[[ Records for the task open ]]

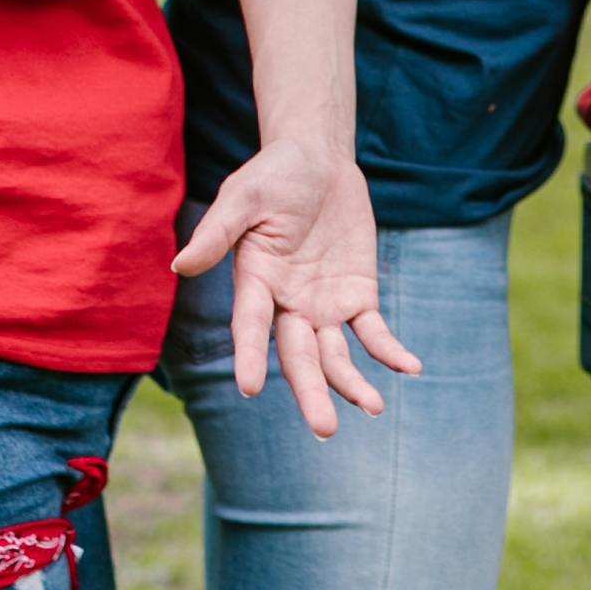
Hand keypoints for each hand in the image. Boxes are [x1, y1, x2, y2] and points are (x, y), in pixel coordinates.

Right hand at [174, 141, 419, 440]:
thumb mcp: (244, 197)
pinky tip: (410, 367)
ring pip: (336, 356)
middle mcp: (287, 304)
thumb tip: (180, 266)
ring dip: (352, 384)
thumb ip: (217, 233)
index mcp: (254, 282)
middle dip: (311, 393)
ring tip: (373, 407)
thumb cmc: (273, 175)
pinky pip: (374, 332)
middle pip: (297, 357)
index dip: (250, 356)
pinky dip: (390, 351)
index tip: (250, 388)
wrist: (318, 160)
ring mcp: (323, 305)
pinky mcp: (358, 295)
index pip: (251, 326)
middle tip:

[[ Records for the task closed ]]

The expected output is each entry given again word for word, with pictures dropped.

**Response box**
Hand keypoints for each hand in the image. Boxes are [x1, y1, x2, y2] and points are (x, y), in pixel coordinates.

Right hand at [174, 141, 419, 440]:
thumb mcp: (244, 197)
pinky tip: (410, 367)
ring pip: (336, 356)
middle mcp: (287, 304)
thumb tip: (180, 266)
ring dip: (352, 384)
thumb ip: (217, 233)
index mcp: (254, 282)
middle dip: (311, 393)
ring tip: (373, 407)
thumb cmc: (273, 175)
pinky pip: (374, 332)
middle pip: (297, 357)
index dip: (250, 356)
pinky dip: (390, 351)
index tip: (250, 388)
wrist: (318, 160)
ring mcp: (323, 305)
pinky mcp: (358, 295)
index pip: (251, 326)
middle tip:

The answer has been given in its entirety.